Federal Communications Commission Chair Brendan Carr is taking the first steps in eroding a key legal protection enjoyed by Big Tech, which if successful has the potential of costing some of the most profitable companies in the world billions of dollars in market value, the Post has learned.

Since being picked by President Trump to run the agency, Carr’s actions to throttle Paramount’s sale to Skydance over concerns of relentless partisanship at CBS, violating the FCC’s “public interest” rules, have garnered the most attention.

But his still inchoate plan to weaken the so-called “Section 230” protections of major tech and social media companies could — depending on how they are written and interpreted by the courts — have the most far-reaching implications.

It’s not just the Big Tech companies’ social media businesses like Facebook or Twitter (now known as X) that rely on this “liability shield” to save countless billions of dollars in legal costs over alleged libelous posting and other possible liabilities.

Investors who have piled into stocks like Google, Microsoft, Amazon and even Apple could be impacted as well depending on how far he goes in weakening liabilities of all kinds that 230 protects them from.

Congress passed the Section 230 provision as part of the Communications Decency Act of 1996 — essentially giving tech a pass for third-party postings on their platforms.

The thinking was that lawsuits over defamation, etc., created by third parties could cripple innovation in the new ­economy.

Plus, unlike traditional media, they’re simply ­unbiased conduits of information.

They don’t operate as a traditional publisher by hosting a message board, chat room and should not accept the liability that goes along with it.

But Carr, my sources say, believes the world has changed dramatically since the early days of the Internet.

Social media has replaced chat rooms.

The operators of these sites make all sorts of editorial decisions.

Meta’s Facebook is hardly an unbiased repository of opinions and news.

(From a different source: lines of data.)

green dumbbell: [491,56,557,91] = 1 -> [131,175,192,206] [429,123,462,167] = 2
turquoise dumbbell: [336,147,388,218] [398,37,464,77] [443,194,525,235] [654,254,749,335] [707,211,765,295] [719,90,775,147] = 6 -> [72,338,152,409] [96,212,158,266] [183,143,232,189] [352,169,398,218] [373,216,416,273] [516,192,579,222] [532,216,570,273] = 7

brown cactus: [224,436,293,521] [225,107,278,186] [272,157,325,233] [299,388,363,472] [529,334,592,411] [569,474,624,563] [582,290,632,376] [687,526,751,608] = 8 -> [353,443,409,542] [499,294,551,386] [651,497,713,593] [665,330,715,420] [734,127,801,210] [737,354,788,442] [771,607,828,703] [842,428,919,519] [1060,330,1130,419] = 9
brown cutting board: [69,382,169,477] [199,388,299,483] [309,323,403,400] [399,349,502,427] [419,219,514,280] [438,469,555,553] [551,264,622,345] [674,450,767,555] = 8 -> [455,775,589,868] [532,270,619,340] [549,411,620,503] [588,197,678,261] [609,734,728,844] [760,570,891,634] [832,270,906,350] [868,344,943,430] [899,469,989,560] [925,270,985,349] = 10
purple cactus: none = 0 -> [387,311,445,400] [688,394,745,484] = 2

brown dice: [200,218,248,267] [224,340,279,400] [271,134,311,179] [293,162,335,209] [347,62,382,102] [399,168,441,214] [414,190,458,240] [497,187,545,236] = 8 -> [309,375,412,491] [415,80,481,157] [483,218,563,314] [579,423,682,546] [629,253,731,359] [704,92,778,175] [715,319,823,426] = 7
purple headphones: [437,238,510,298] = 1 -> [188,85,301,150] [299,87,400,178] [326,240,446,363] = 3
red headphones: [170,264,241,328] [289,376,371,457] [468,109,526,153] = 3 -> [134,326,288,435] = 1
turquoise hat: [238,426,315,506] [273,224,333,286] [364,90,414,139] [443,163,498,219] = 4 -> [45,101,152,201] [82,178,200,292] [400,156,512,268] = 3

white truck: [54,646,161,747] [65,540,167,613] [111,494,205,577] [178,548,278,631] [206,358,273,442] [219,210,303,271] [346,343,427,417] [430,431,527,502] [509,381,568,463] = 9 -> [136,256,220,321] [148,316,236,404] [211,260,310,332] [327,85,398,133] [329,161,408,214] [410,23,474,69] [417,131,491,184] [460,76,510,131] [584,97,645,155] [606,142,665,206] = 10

Take out the removal of child porn or calls to commit violent acts, and you will find Facebook makes judgments about what it allows on its platform all the time.

Facebook censorship

In other words, it’s a de facto publisher.

Facebook literally censored speech that questioned the efficacy of COVID vaccines, as did the old Twitter before it was bought by free-speech advocate Elon Musk.

Both platforms suppressed The Post’s coverage of the Hunter Biden laptop scandal during an election year.

And Big tech’s reliance on Section 230 clearly is significant, according to my sources.

Amazon can’t be sued for slanderous book reviews despite the damage it does to the author’s book sales; Microsoft has successfully argued in court that 230 protected it from improperly removing ads that got caught up in its anti-spamming software.

Because of 230, the courts dismissed a case against Apple over an allegedly scammy app in its apps store.

Conservatives regularly complain that 230 allows YouTube, owned by Google, to censor right-leaning content; Google’s search engine highlights content that skews left while downgrading right-leaning news sources.

Wikipedia, the online encyclopedia, publishes consequence-free stuff based on the mostly progressive political views of the volunteers who supply its content, critics allege.

Even generative AI can lean on Section 230 for liability relief.

Carr believes by purposely calling balls and strikes, tech platforms are acting more like The New York Times than simply a blind arbiter of information, and they should be subject to defamation and other potential liability just like any traditional publisher or business.

How he gets there is the great unknown among telecom lawyers I spoke to.

The FCC — with a new GOP majority led by Carr — is the top regulator of media, new and old.

It has the legal authority to interpret Section 230, and change the prior guidance that has given those expansive protections to Big Tech.

He can weaken or eliminate the shield by issuing a so-called advisory opinion.

Then it’s up to the courts to decide if they should use his guidance when they weigh Section 230 cases.

There’s a good chance many will, particularly in litigation before conservative judges.

That means defamation cases against Big Tech that have been dismissed in the past on summary judgments could have “standing” in the courts and move toward discovery depending on how a judge interprets the FCC edict.

Tech firms could settle rather than fight because litigation is never cheap.

It’s hard to estimate the damage this could do to Big Tech, but some smart legal types I speak to say the liability has the potential to be enormous.

All sorts of crazy stuff can be found anywhere on the web, of course, and if you’re the litigious type who feels wronged by someone posting something on say Wikipedia or on YouTube, targeting the deep pockets of the platform as opposed to some troll makes a lot of sense.

For the publicly traded tech companies there’s a dual threat.

Sundar Pichai-led Google, Mark Zuckerberg’s Facebook and others have shares that are market darlings, and with their new potential legal liability comes a market risk.

Many investors might just unload their shares if Section 230 protections are gutted to get out ahead of what’s coming.